### Input material
☆ ☆ ☆
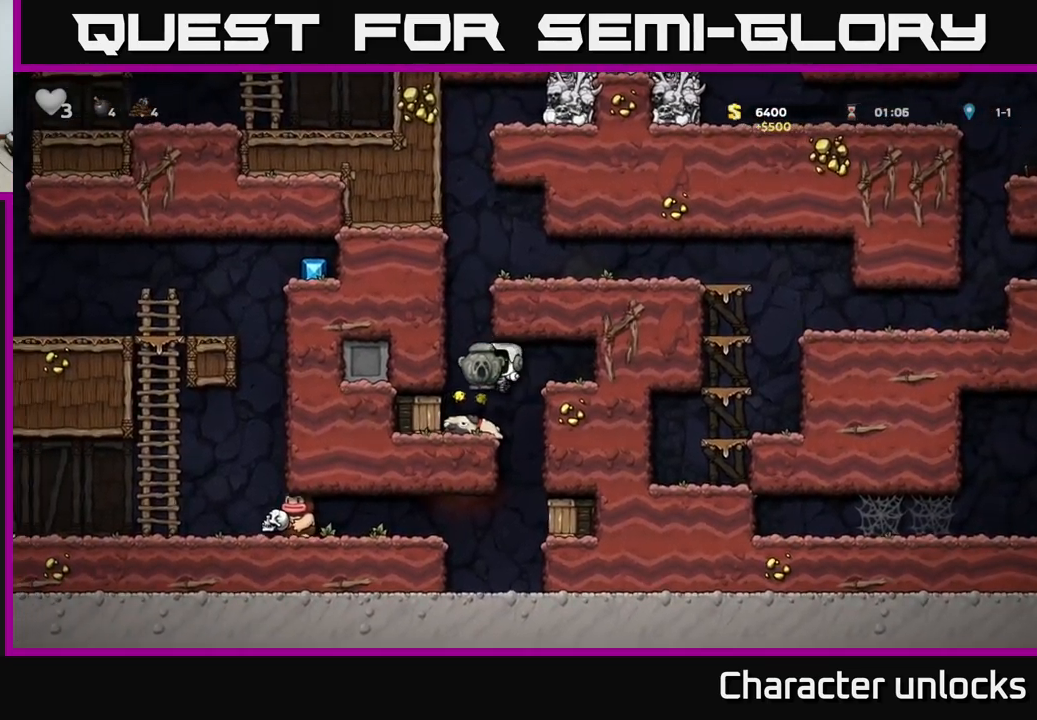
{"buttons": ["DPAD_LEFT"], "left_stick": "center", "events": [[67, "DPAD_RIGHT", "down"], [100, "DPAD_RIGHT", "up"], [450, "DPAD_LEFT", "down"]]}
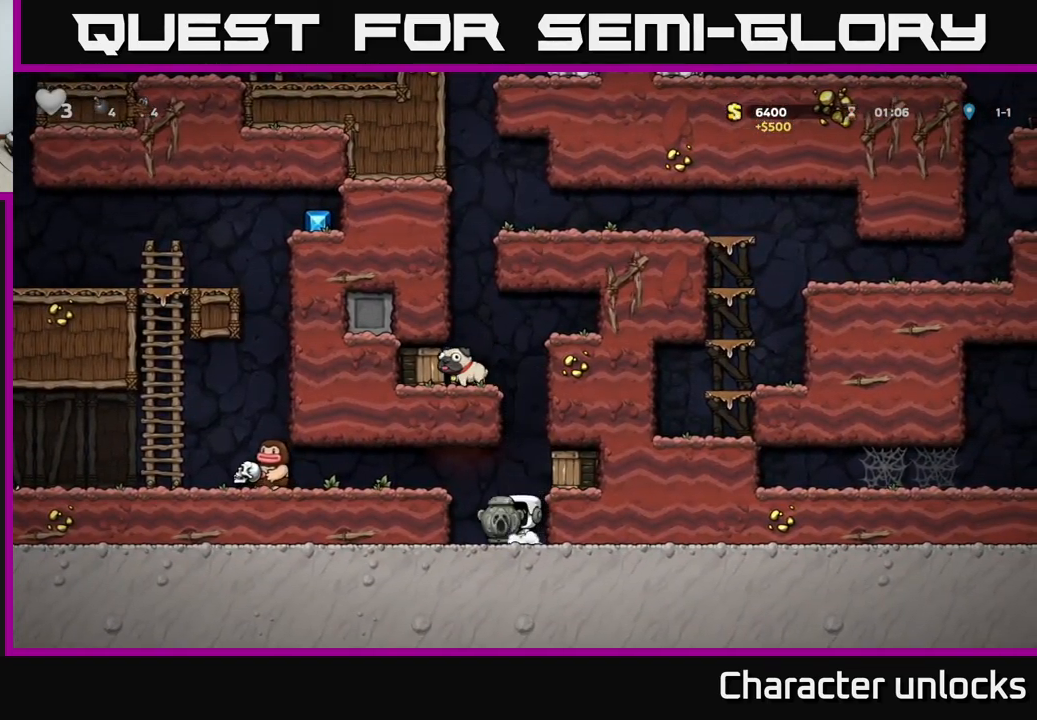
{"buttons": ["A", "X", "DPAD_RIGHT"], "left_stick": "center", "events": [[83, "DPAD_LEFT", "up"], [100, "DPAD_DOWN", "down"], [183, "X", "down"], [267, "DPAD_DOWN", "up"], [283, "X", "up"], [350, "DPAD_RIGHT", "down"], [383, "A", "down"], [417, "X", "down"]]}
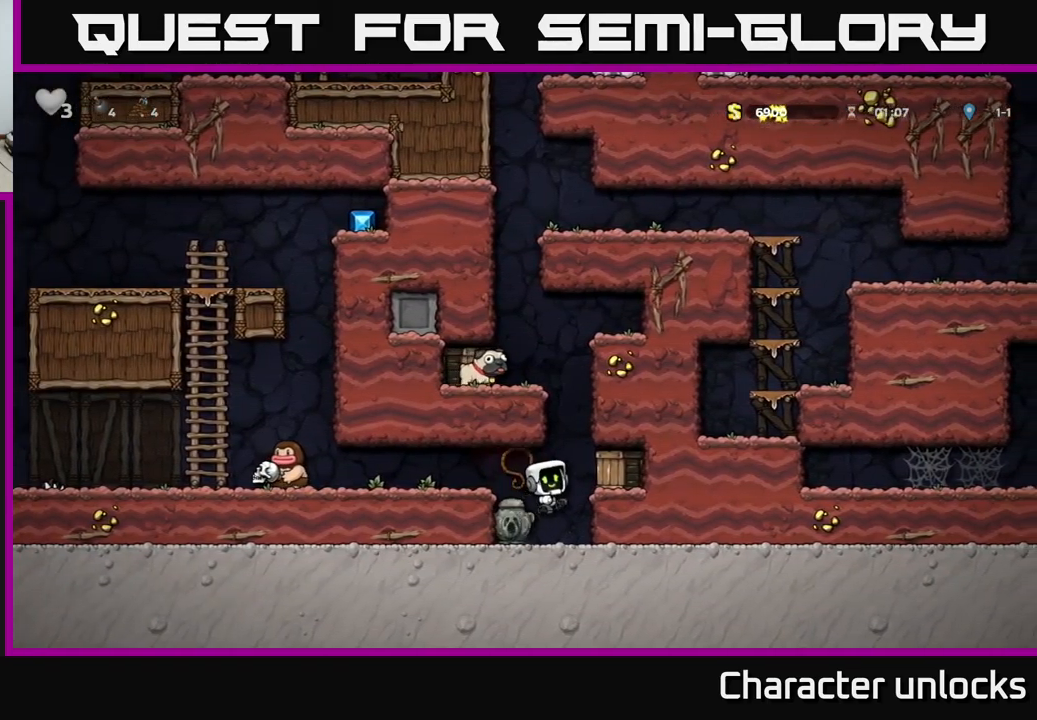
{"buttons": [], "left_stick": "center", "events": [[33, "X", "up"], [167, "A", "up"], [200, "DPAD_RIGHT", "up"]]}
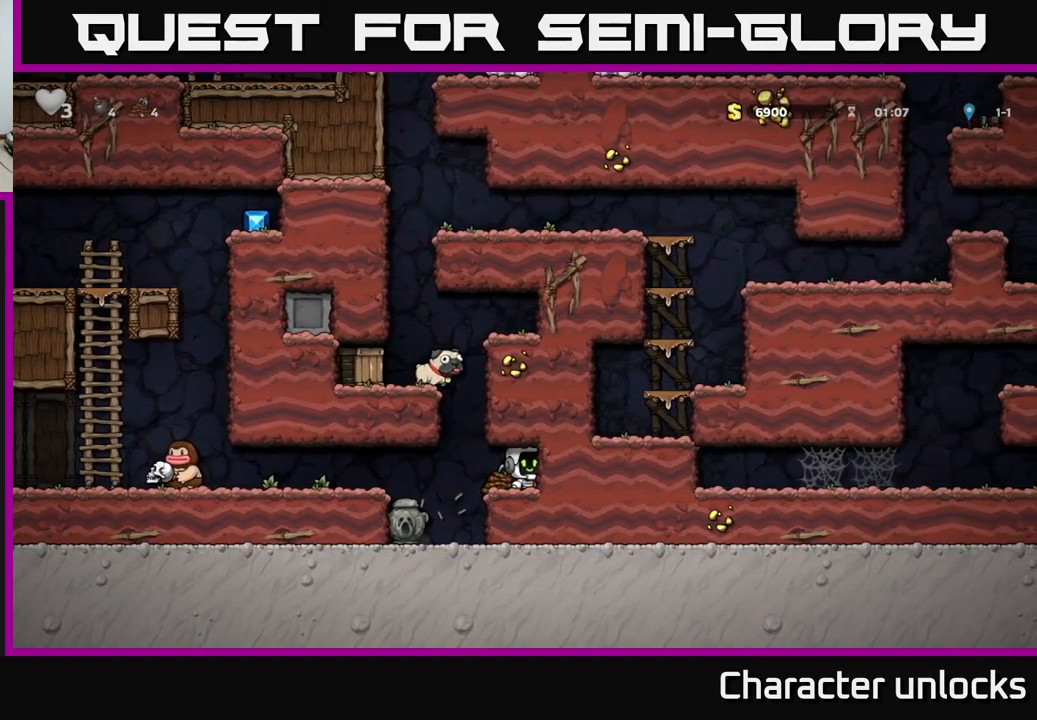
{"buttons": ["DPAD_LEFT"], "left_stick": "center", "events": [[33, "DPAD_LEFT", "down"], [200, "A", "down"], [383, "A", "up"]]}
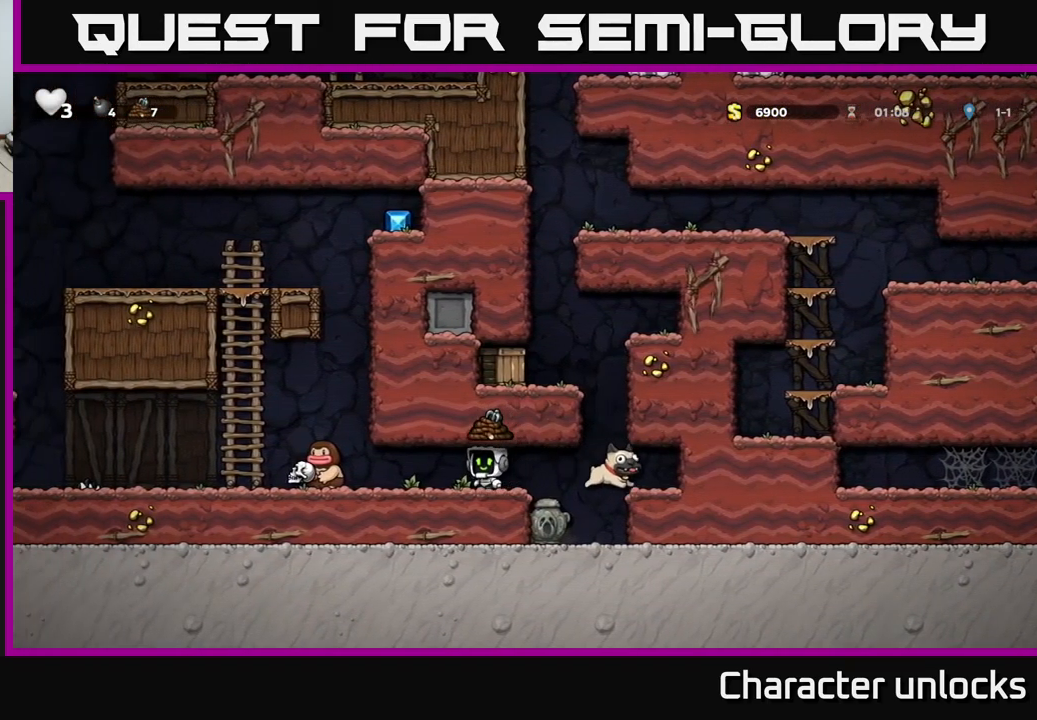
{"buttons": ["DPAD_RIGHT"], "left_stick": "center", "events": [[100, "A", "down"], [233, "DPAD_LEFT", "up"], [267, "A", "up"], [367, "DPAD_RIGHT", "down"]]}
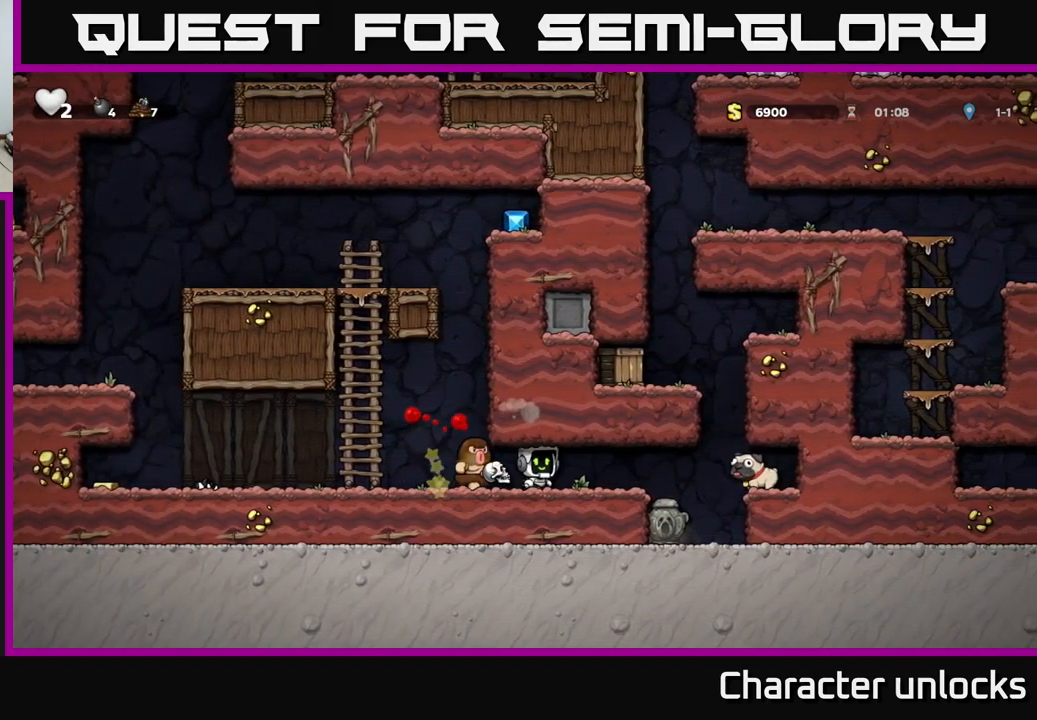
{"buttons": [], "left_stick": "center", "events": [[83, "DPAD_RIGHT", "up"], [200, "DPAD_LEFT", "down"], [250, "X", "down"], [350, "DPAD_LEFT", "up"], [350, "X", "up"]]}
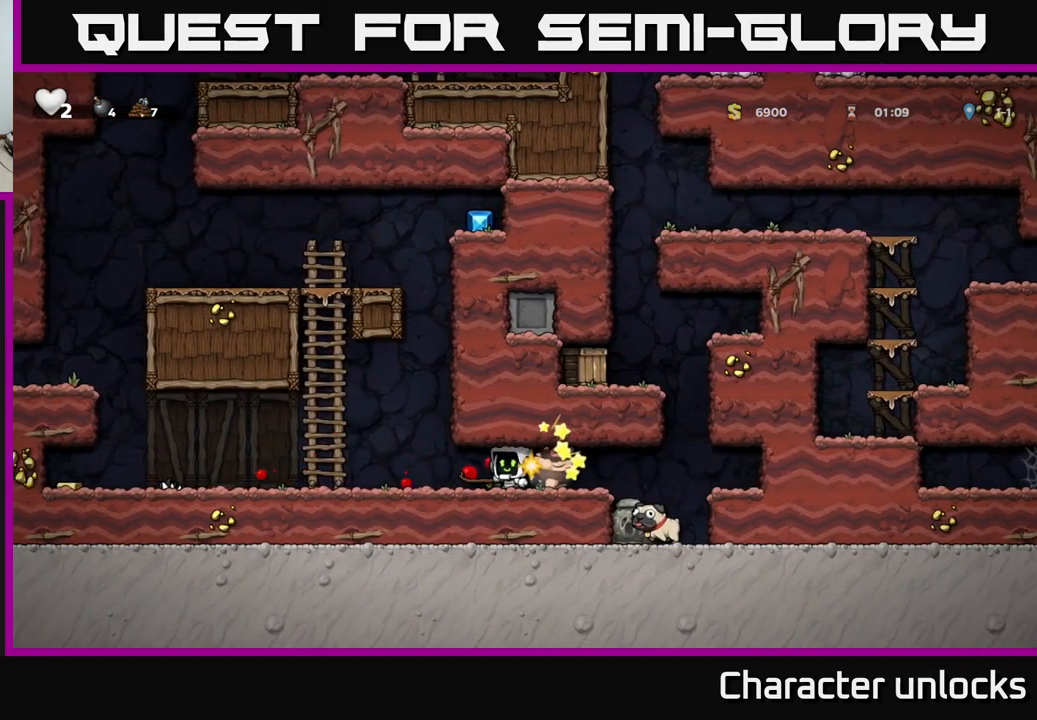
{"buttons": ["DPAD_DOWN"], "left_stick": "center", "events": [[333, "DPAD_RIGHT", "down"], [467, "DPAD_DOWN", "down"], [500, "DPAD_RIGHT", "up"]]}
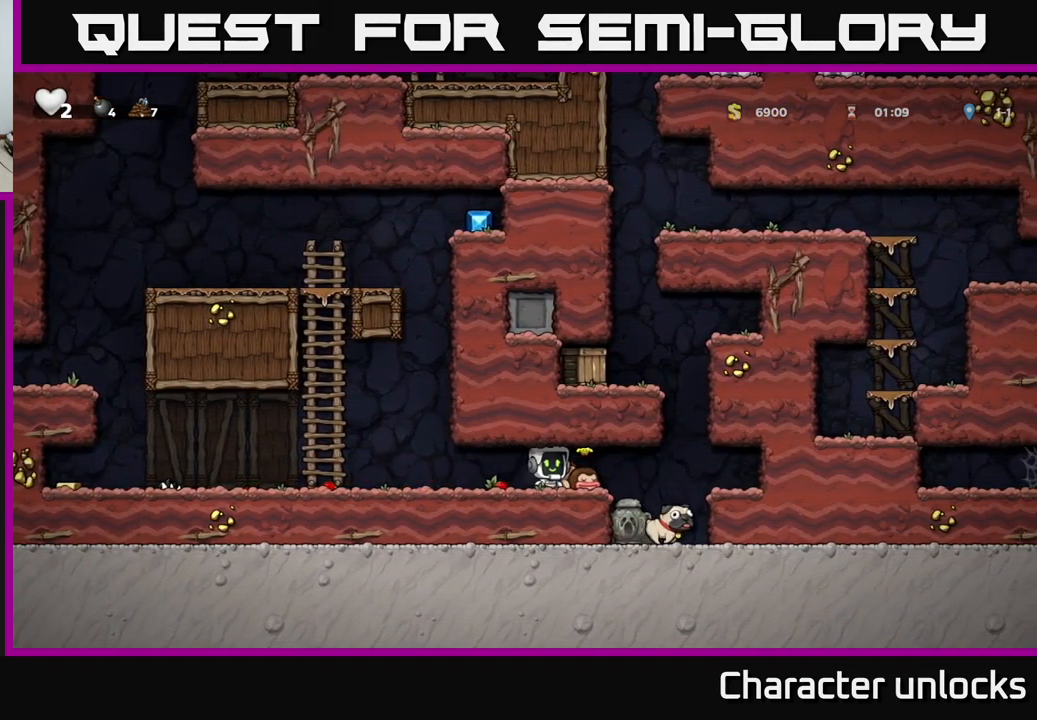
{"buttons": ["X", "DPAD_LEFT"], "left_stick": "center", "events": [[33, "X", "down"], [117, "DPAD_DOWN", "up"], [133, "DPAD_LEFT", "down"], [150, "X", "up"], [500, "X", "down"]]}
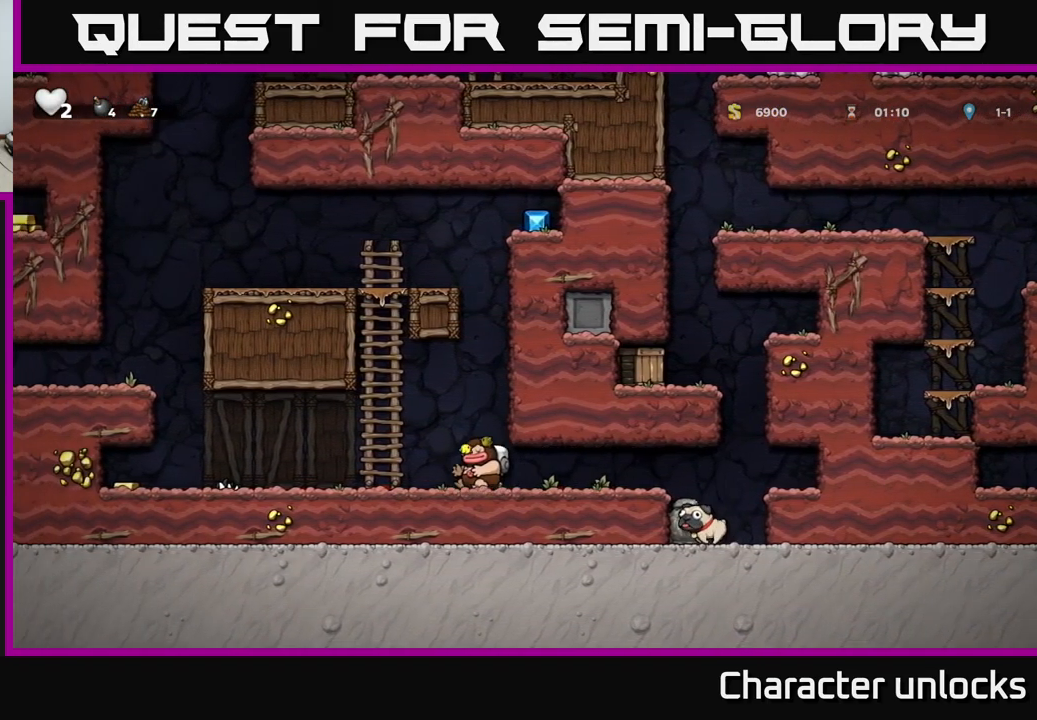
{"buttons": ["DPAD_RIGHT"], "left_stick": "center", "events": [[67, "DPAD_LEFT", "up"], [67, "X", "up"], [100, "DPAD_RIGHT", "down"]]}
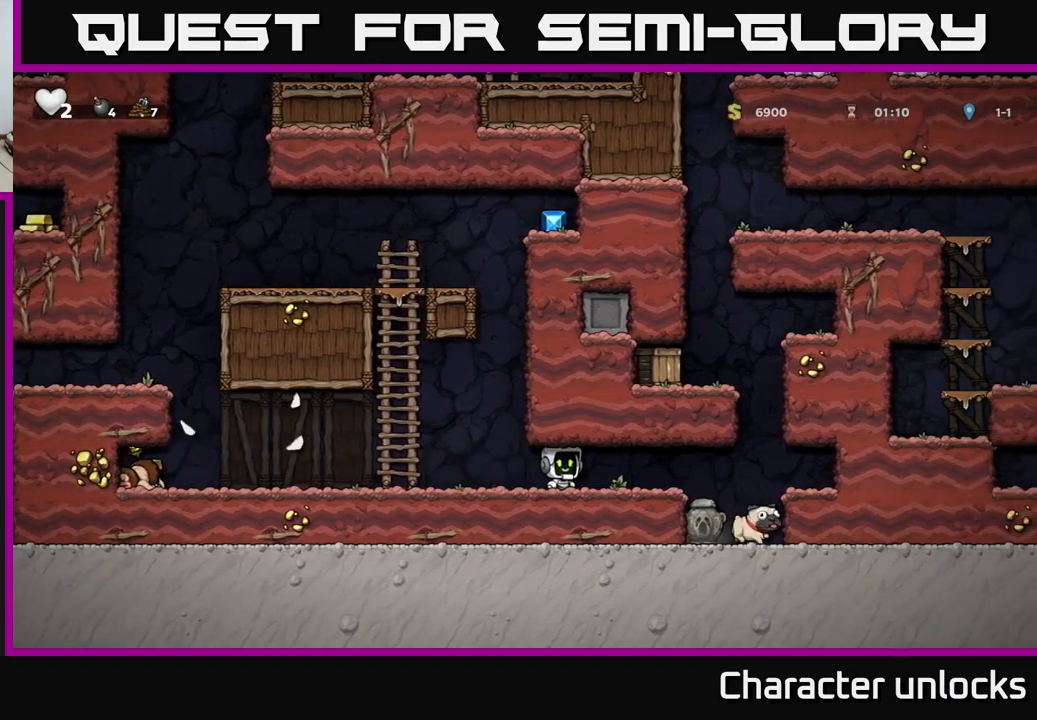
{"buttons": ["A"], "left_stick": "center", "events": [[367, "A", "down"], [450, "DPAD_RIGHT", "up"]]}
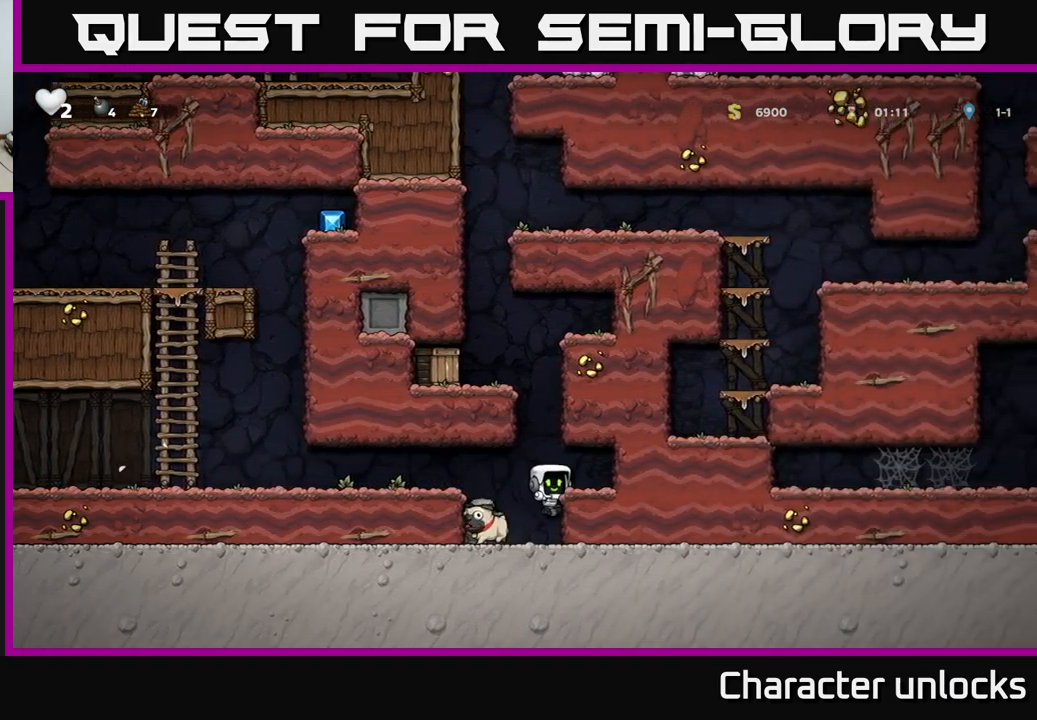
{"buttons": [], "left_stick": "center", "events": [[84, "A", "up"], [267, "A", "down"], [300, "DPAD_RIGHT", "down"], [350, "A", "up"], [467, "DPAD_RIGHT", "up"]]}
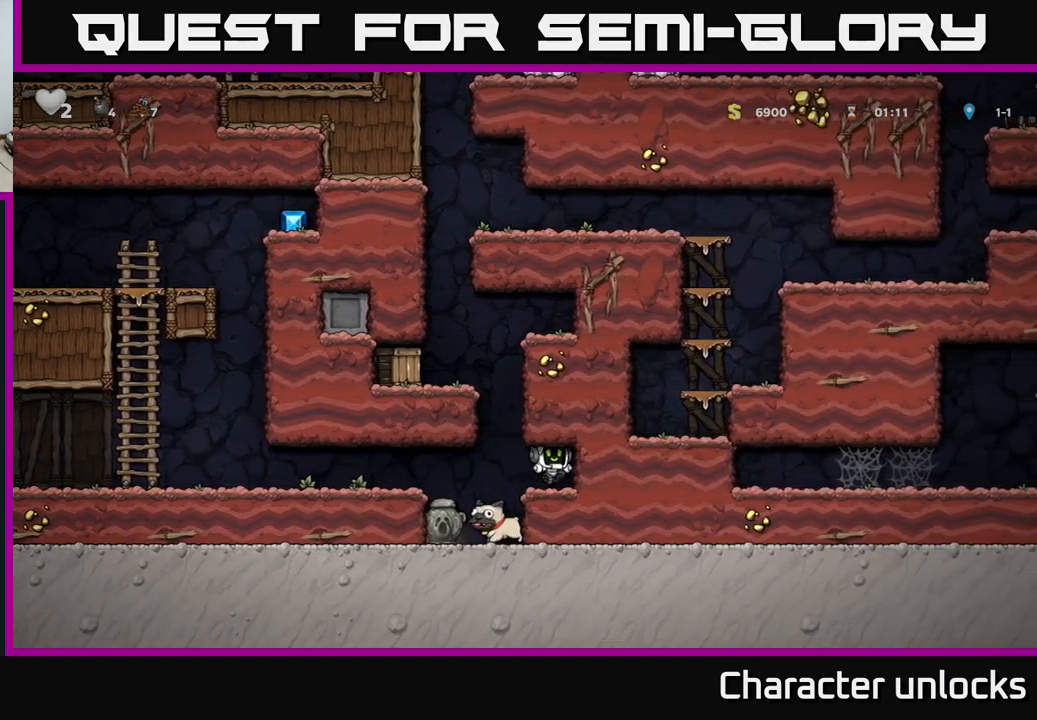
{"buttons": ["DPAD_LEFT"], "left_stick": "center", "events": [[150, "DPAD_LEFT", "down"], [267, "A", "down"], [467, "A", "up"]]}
☆ ☆ ☆
### Task objective
Retype every entry word for word, but do not carry over the pictures.

### Solution to the exercise
{"buttons": ["DPAD_LEFT"], "left_stick": "center", "events": [[67, "DPAD_RIGHT", "down"], [100, "DPAD_RIGHT", "up"], [450, "DPAD_LEFT", "down"]]}
{"buttons": ["A", "X", "DPAD_RIGHT"], "left_stick": "center", "events": [[83, "DPAD_LEFT", "up"], [100, "DPAD_DOWN", "down"], [183, "X", "down"], [267, "DPAD_DOWN", "up"], [283, "X", "up"], [350, "DPAD_RIGHT", "down"], [383, "A", "down"], [417, "X", "down"]]}
{"buttons": [], "left_stick": "center", "events": [[33, "X", "up"], [167, "A", "up"], [200, "DPAD_RIGHT", "up"]]}
{"buttons": ["DPAD_LEFT"], "left_stick": "center", "events": [[33, "DPAD_LEFT", "down"], [200, "A", "down"], [383, "A", "up"]]}
{"buttons": ["DPAD_RIGHT"], "left_stick": "center", "events": [[100, "A", "down"], [233, "DPAD_LEFT", "up"], [267, "A", "up"], [367, "DPAD_RIGHT", "down"]]}
{"buttons": [], "left_stick": "center", "events": [[83, "DPAD_RIGHT", "up"], [200, "DPAD_LEFT", "down"], [250, "X", "down"], [350, "DPAD_LEFT", "up"], [350, "X", "up"]]}
{"buttons": ["DPAD_DOWN"], "left_stick": "center", "events": [[333, "DPAD_RIGHT", "down"], [467, "DPAD_DOWN", "down"], [500, "DPAD_RIGHT", "up"]]}
{"buttons": ["X", "DPAD_LEFT"], "left_stick": "center", "events": [[33, "X", "down"], [117, "DPAD_DOWN", "up"], [133, "DPAD_LEFT", "down"], [150, "X", "up"], [500, "X", "down"]]}
{"buttons": ["DPAD_RIGHT"], "left_stick": "center", "events": [[67, "DPAD_LEFT", "up"], [67, "X", "up"], [100, "DPAD_RIGHT", "down"]]}
{"buttons": ["A"], "left_stick": "center", "events": [[367, "A", "down"], [450, "DPAD_RIGHT", "up"]]}
{"buttons": [], "left_stick": "center", "events": [[84, "A", "up"], [267, "A", "down"], [300, "DPAD_RIGHT", "down"], [350, "A", "up"], [467, "DPAD_RIGHT", "up"]]}
{"buttons": ["DPAD_LEFT"], "left_stick": "center", "events": [[150, "DPAD_LEFT", "down"], [267, "A", "down"], [467, "A", "up"]]}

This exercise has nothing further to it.